# TRY IT
Go over each line of the entries below, count those with "können", and give only the count.

# Collected data entries
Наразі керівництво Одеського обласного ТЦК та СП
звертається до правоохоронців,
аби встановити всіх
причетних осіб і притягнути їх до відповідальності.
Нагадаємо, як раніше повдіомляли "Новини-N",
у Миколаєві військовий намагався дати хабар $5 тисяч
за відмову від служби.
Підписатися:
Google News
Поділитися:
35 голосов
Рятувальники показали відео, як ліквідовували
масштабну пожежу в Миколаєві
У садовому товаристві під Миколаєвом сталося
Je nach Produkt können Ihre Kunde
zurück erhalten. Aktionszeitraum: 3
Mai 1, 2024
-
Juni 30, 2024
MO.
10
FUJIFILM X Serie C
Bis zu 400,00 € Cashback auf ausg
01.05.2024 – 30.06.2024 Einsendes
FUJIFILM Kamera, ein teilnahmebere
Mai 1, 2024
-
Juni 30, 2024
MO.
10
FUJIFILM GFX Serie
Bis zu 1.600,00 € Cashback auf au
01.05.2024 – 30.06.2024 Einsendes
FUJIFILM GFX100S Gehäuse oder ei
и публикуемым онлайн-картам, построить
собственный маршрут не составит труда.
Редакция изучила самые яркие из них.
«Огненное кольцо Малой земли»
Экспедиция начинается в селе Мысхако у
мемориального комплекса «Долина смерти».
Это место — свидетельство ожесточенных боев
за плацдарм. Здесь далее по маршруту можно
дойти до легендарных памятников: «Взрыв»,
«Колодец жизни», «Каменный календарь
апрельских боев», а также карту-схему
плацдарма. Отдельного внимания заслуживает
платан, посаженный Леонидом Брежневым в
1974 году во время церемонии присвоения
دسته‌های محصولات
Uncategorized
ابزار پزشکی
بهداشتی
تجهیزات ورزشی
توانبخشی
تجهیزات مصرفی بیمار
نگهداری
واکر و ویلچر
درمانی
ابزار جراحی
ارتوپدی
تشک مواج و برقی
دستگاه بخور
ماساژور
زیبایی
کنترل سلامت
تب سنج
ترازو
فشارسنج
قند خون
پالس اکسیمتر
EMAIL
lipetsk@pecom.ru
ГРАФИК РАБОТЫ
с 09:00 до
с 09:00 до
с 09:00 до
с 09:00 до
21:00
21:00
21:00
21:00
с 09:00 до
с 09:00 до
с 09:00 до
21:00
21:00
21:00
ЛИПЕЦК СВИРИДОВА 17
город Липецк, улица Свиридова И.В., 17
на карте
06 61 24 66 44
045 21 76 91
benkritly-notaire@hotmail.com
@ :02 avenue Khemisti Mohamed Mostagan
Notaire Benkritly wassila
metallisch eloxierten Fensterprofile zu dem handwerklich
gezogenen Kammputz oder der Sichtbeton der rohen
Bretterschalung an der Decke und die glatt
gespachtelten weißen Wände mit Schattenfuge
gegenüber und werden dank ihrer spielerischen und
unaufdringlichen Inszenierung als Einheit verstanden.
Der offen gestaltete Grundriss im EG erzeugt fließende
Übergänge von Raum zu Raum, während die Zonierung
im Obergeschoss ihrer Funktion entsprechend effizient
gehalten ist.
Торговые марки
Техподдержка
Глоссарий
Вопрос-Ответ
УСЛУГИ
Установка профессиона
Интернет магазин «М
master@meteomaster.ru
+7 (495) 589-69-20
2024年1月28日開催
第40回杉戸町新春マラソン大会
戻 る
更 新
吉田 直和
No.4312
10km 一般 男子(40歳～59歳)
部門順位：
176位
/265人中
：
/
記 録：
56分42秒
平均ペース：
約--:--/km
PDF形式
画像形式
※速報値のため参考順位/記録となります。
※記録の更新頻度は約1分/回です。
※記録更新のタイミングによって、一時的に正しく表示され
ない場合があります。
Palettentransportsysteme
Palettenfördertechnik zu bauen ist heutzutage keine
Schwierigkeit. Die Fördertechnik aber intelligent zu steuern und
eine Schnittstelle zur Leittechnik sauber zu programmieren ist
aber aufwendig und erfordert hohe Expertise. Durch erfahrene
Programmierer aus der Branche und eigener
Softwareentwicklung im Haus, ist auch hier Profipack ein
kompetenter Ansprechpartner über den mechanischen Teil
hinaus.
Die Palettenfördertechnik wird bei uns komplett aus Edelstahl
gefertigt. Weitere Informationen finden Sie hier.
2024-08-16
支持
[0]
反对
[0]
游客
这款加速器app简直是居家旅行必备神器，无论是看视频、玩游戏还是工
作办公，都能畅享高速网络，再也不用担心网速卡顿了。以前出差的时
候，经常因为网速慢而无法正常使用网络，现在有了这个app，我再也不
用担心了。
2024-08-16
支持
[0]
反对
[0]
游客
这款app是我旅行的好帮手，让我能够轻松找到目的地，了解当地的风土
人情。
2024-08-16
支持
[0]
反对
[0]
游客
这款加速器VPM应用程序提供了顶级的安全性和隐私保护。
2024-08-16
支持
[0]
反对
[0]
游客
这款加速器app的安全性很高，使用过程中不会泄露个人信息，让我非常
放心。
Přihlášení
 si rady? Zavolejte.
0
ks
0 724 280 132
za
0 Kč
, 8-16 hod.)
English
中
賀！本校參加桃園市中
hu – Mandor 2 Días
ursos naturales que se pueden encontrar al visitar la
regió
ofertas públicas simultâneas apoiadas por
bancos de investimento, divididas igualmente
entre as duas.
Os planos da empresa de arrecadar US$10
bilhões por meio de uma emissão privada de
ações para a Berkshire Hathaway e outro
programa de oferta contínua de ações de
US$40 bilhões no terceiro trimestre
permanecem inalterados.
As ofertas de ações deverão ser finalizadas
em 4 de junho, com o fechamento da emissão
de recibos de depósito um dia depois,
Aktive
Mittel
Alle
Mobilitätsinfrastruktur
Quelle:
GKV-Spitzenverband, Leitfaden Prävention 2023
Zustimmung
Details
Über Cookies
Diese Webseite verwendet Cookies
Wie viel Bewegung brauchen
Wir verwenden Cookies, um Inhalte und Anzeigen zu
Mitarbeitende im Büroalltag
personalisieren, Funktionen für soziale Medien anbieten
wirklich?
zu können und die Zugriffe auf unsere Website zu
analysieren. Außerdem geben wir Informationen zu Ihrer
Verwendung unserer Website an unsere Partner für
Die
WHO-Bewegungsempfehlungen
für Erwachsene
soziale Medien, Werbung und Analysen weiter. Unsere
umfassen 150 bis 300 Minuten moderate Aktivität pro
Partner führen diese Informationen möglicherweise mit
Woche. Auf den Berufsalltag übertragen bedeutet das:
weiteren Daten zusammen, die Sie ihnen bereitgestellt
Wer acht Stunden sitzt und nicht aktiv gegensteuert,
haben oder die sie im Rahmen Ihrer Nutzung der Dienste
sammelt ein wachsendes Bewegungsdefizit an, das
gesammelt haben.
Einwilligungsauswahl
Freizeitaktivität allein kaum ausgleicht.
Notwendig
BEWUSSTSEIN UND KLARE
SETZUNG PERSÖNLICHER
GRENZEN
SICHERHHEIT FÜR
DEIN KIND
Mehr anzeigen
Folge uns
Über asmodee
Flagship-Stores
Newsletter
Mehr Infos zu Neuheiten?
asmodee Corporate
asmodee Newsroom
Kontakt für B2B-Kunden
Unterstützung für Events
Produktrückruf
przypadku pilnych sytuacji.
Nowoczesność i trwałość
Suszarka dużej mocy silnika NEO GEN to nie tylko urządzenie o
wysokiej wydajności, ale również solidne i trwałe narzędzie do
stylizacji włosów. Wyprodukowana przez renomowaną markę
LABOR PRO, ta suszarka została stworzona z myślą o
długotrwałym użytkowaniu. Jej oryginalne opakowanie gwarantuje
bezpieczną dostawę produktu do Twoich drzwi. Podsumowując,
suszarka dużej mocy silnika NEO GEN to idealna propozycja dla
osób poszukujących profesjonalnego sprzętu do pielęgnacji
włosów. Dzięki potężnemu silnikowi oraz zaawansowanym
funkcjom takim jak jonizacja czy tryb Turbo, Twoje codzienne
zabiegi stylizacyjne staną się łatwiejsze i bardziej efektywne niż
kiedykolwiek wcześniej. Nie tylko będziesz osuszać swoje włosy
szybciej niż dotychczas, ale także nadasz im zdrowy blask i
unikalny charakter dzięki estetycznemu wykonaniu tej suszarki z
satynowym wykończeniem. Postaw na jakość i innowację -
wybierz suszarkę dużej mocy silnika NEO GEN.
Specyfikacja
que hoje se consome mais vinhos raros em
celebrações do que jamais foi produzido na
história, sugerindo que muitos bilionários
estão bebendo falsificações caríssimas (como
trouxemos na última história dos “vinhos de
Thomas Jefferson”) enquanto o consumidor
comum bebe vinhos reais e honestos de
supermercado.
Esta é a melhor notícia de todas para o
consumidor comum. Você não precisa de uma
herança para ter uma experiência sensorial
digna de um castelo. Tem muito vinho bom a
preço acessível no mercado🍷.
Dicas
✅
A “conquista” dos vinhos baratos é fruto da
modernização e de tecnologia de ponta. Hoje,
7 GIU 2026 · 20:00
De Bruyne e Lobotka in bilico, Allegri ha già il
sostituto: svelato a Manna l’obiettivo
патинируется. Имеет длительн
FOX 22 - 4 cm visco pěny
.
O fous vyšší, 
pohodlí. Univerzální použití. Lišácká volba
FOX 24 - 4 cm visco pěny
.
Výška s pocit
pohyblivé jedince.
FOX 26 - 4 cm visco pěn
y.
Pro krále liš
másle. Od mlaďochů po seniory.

# EXERCISE SOLUTION
2